On the main website, however, there was no mention of "whispered threats," and the party instead claimed that "Peter was already inside the building" when the protesters arrived and that "a short time later when the BNP contingent left the courts there was not a “protester” in sight." They are now insisting that "this case is yet another example of who the real troublemakers are – the UAF and other unsavoury left wing Labour Party groups staging violent and pointless attacks." However, they are reduced to vague polemicism because the specific accusations they have made about the original incident are now unravelling before their eyes.
After the attack in April, the BNP said that Tierney "was engaging in perfectly legal political activity" when "mob of violent Tory and Labour-supported UAF thugs started harassing him and the other BNP members, including women and elderly folk." According to this version of events, Tierney "defended the women and the elderly members against the deranged leftists" who had "suddenly physically attacked the BNP people."
One anti-fascist was arrested on an assault charge only once Tierney sought out the police to make the accusation, despite the BNP assertion that two "were immediately arrested by the police and dragged away." The second man, of course, was the anti-fascist who had to be taken to hospital with head injuries after Tierney's use of a camera tripod as a weapon. It now emerges that the accused anti-fascist is no longer faced with assault charges. He was arraigned a day after Tierney on one count of "criminal damage" for allegedly smashing on of the BNP's cameras and will be tried for such at a later date. Clearly, the accusation that he "suddenly physically attacked" Tierney had no weight, given that the charge was dropped even before his arraignment.

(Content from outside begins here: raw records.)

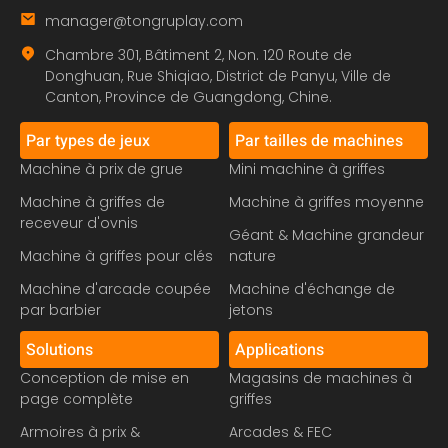
manager@tongruplay.com
Chambre 301, Bâtiment 2, Non. 120 Route de
Donghuan, Rue Shiqiao, District de Panyu, Ville de
Canton, Province de Guangdong, Chine.
Par types de jeux
Par tailles de machines
Machine à prix de grue
Mini machine à griffes
Machine à griffes de
Machine à griffes moyenne
receveur d'ovnis
Géant & Machine grandeur
Machine à griffes pour clés
nature
Machine d'arcade coupée
Machine d'échange de
par barbier
jetons
Solutions
Applications
Conception de mise en
Magasins de machines à
page complète
griffes
Armoires à prix &
Arcades & FEC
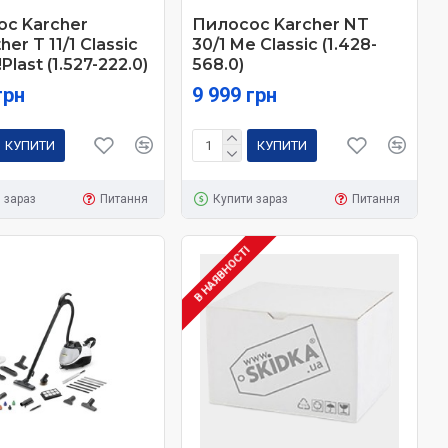
с Karcher
Пилосос Karcher NT
her T 11/1 Classic
30/1 Me Classic (1.428-
Plast (1.527-222.0)
568.0)
грн
9 999 грн
КУПИТИ
КУПИТИ
 зараз
Питання
Купити зараз
Питання
В НАЯВНОСТІ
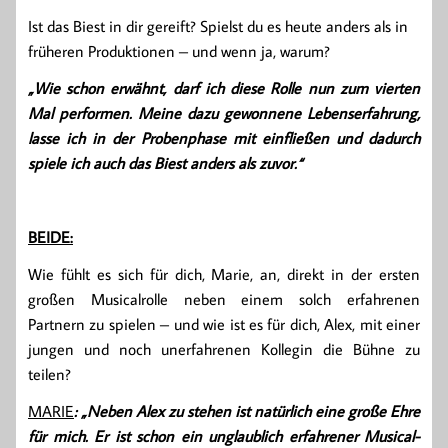
Ist das Biest in dir gereift? Spielst du es heute anders als in
früheren Produktionen – und wenn ja, warum?
„Wie schon erwähnt, darf ich diese Rolle nun zum vierten
Mal performen. Meine dazu gewonnene Lebenserfahrung,
lasse ich in der Probenphase mit einfließen und dadurch
spiele ich auch das Biest anders als zuvor.“
BEIDE:
Wie fühlt es sich für dich, Marie, an, direkt in der ersten
großen Musicalrolle neben einem solch erfahrenen
Partnern zu spielen – und wie ist es für dich, Alex, mit einer
jungen und noch unerfahrenen Kollegin die Bühne zu
teilen?
MARIE
: „Neben Alex zu stehen ist natürlich eine große Ehre
für mich. Er ist schon ein unglaublich erfahrener Musical-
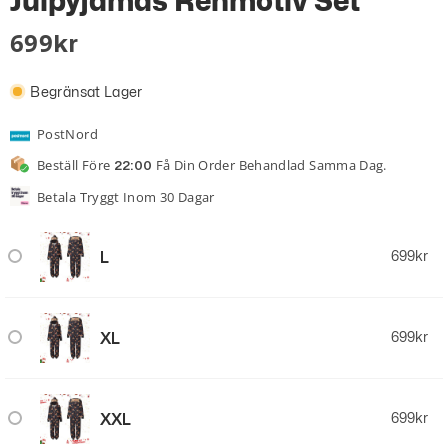
Julpyjamas Renmotiv Set
699
Kr
Begränsat Lager
PostNord
Beställ Före
Få Din Order Behandlad Samma Dag.
22:00
Betala Tryggt Inom 30 Dagar
L
699
kr
XL
699
kr
XXL
699
kr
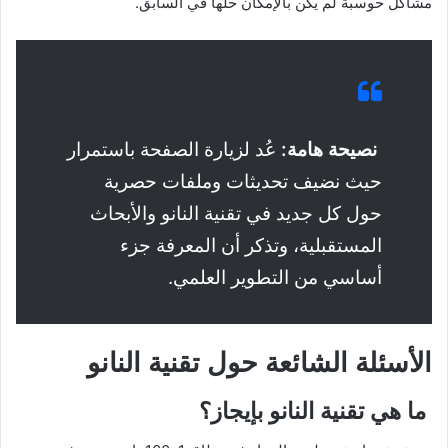
مشاكل حوسبة لم يكن بالإمكان حلها في السابق.
نصيحة هامة:
عُد لزيارة الصفحة باستمرار
حيث نضيف تحديثات وملفات حصرية
حول كل جديد في تقنية النانو والأبحاث
المستقبلية، وتذكر أن المعرفة جزء
أساسي من التطوير العلمي.
الأسئلة الشائعة حول تقنية النانو
ما هي تقنية النانو بإيجاز؟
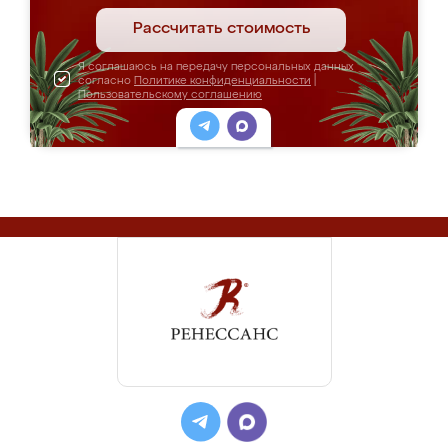
Рассчитать стоимость
Я соглашаюсь на передачу персональных данных
согласно
Политике конфиденциальности
|
Пользовательскому соглашению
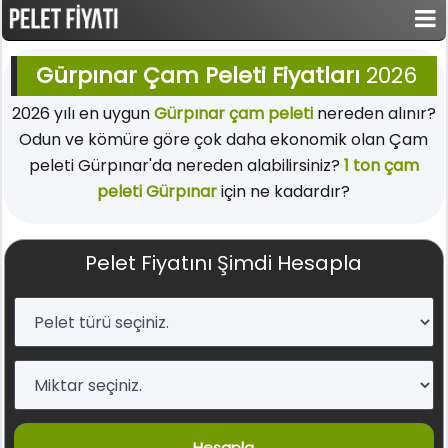
Gürpınar Çam Peleti Fiyatları
2026
2026 yılı en uygun
Gürpınar çam peleti
nereden alınır?
Odun ve kömüre göre çok daha ekonomik olan Çam
peleti Gürpınar'da nereden alabilirsiniz?
1 ton çam
peleti Gürpınar
için ne kadardır?
Pelet Fiyatını Şimdi Hesapla
Hesapla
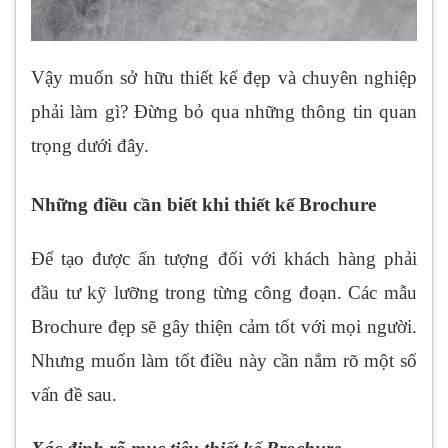
Vậy muốn sở hữu thiết kế đẹp và chuyên nghiệp
phải làm gì? Đừng bỏ qua những thông tin quan
trọng dưới đây.
Những điều cần biết khi thiết kế Brochure
Để tạo được ấn tượng đối với khách hàng phải
đầu tư kỹ lưỡng trong từng công đoạn. Các mẫu
Brochure đẹp sẽ gây thiện cảm tốt với mọi người.
Nhưng muốn làm tốt điều này cần nắm rõ một số
vấn đề sau.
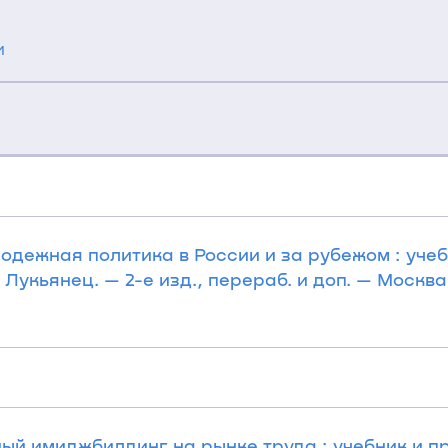
и
одежная политика в России и за рубежом : учебн
. Лукьянец. — 2-е изд., перераб. и доп. — Москв
й имиджбилдинг на рынке труда : учебник и пра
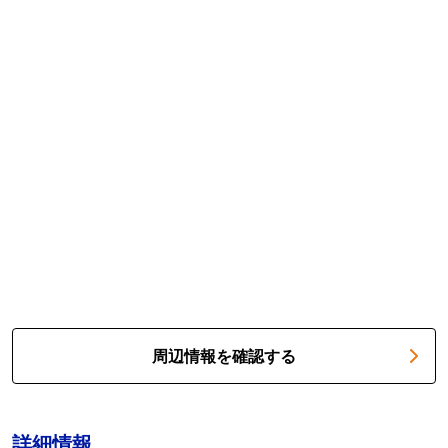
周辺情報を確認する
詳細情報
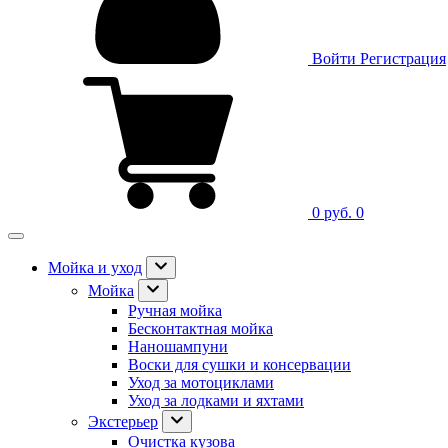
Войти
Регистрация
0 руб.
0
Мойка и уход
Мойка
Ручная мойка
Бесконтактная мойка
Наношампуни
Воски для сушки и консервации
Уход за мотоциклами
Уход за лодками и яхтами
Экстерьер
Очистка кузова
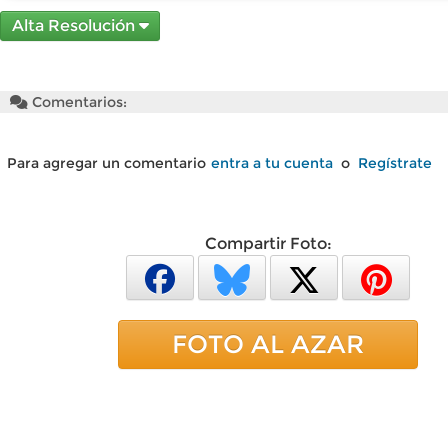
Alta Resolución
Comentarios:
Para agregar un comentario
entra a tu cuenta
o
Regístrate
Compartir Foto:
FOTO AL AZAR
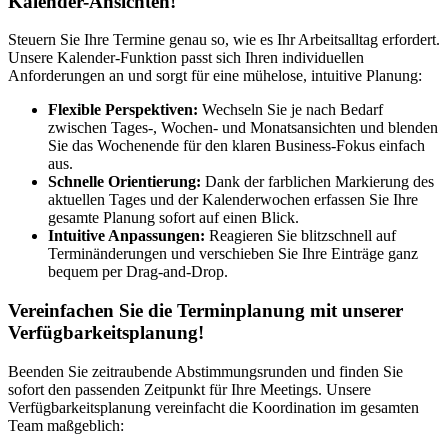
Kalender-Ansichten!
Steuern Sie Ihre Termine genau so, wie es Ihr Arbeitsalltag erfordert.
Unsere Kalender-Funktion passt sich Ihren individuellen
Anforderungen an und sorgt für eine mühelose, intuitive Planung:
Flexible Perspektiven:
Wechseln Sie je nach Bedarf
zwischen Tages-, Wochen- und Monatsansichten und blenden
Sie das Wochenende für den klaren Business-Fokus einfach
aus.
Schnelle Orientierung:
Dank der farblichen Markierung des
aktuellen Tages und der Kalenderwochen erfassen Sie Ihre
gesamte Planung sofort auf einen Blick.
Intuitive Anpassungen:
Reagieren Sie blitzschnell auf
Terminänderungen und verschieben Sie Ihre Einträge ganz
bequem per Drag-and-Drop.
Vereinfachen Sie die Terminplanung mit unserer
Verfügbarkeitsplanung!
Beenden Sie zeitraubende Abstimmungsrunden und finden Sie
sofort den passenden Zeitpunkt für Ihre Meetings. Unsere
Verfügbarkeitsplanung vereinfacht die Koordination im gesamten
Team maßgeblich:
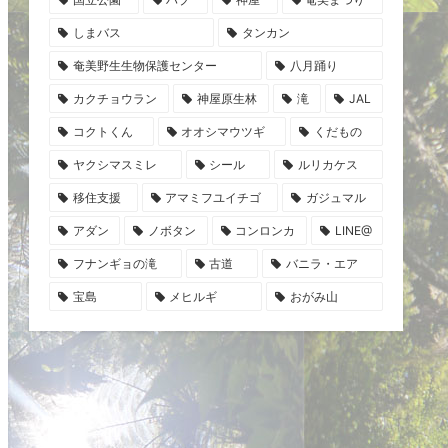
しまバス
タンカン
奄美野生生物保護センター
八月踊り
カクチョウラン
神屋原生林
滝
JAL
コクトくん
オオシマウツギ
くだもの
ヤクシマスミレ
シール
ルリカケス
移住支援
アマミフユイチゴ
ガジュマル
アダン
ノボタン
コンロンカ
LINE@
フナンギョの滝
古道
バニラ・エア
宝島
メヒルギ
おがみ山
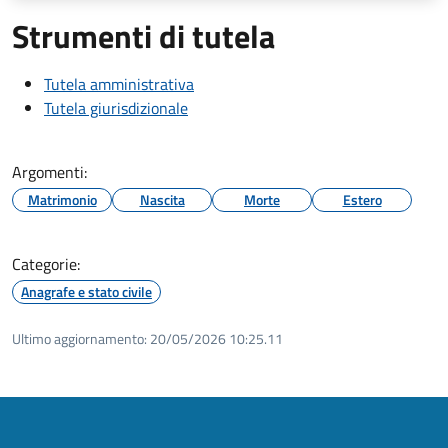
Strumenti di tutela
Tutela amministrativa
Tutela giurisdizionale
Argomenti:
Matrimonio
Nascita
Morte
Estero
Categorie:
Anagrafe e stato civile
Ultimo aggiornamento:
20/05/2026 10:25.11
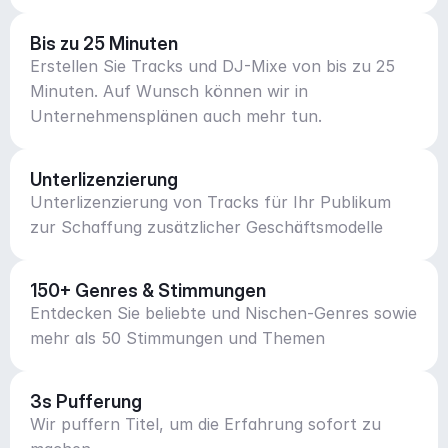
Bis zu 25 Minuten
Erstellen Sie Tracks und DJ-Mixe von bis zu 25
Minuten. Auf Wunsch können wir in
Unternehmensplänen auch mehr tun.
Unterlizenzierung
Unterlizenzierung von Tracks für Ihr Publikum
zur Schaffung zusätzlicher Geschäftsmodelle
150+ Genres & Stimmungen
Entdecken Sie beliebte und Nischen-Genres sowie
mehr als 50 Stimmungen und Themen
3s Pufferung
Wir puffern Titel, um die Erfahrung sofort zu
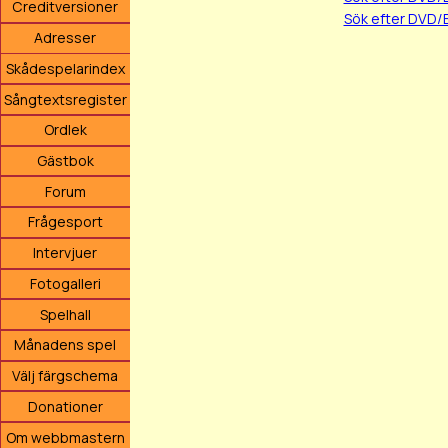
Creditversioner
Sök efter DVD/
Adresser
Skådespelarindex
Sångtextsregister
Ordlek
Gästbok
Forum
Frågesport
Intervjuer
Fotogalleri
Spelhall
Månadens spel
Välj färgschema
Donationer
Om webbmastern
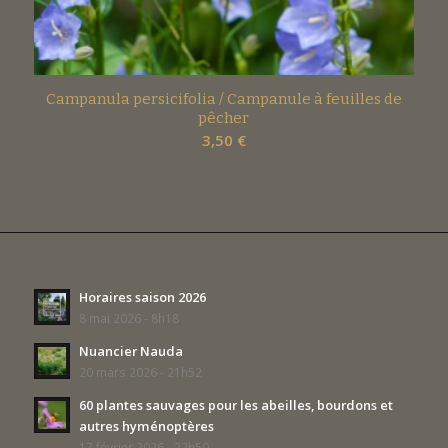
Campanula persicifolia / Campanule à feuilles de
pêcher
3,50
€
Horaires saison 2026
8 mai 2026 - 8h18
Nuancier Nauda
20 mars 2026 - 21h52
60 plantes sauvages pour les abeilles, bourdons et
autres hyménoptères
17 février 2026 - 22h50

Tierney is now due to stand trial on 3rd September, and it is vital that anti-fascists come out in great numbers to show their opposition to him, whether the BNP cabal turns up or not. Liverpool antifascists are holding a meeting this Saturday (August 8th) at 1pm in the Black-E, 1 Great George St, to discuss organisation for this event as well as the protest against the BNP's Red White & Blue festival in Derbyshire on August 15th. Coach tickets are available for this event from News From Nowhere, the radical and community bookshop on Bold Street.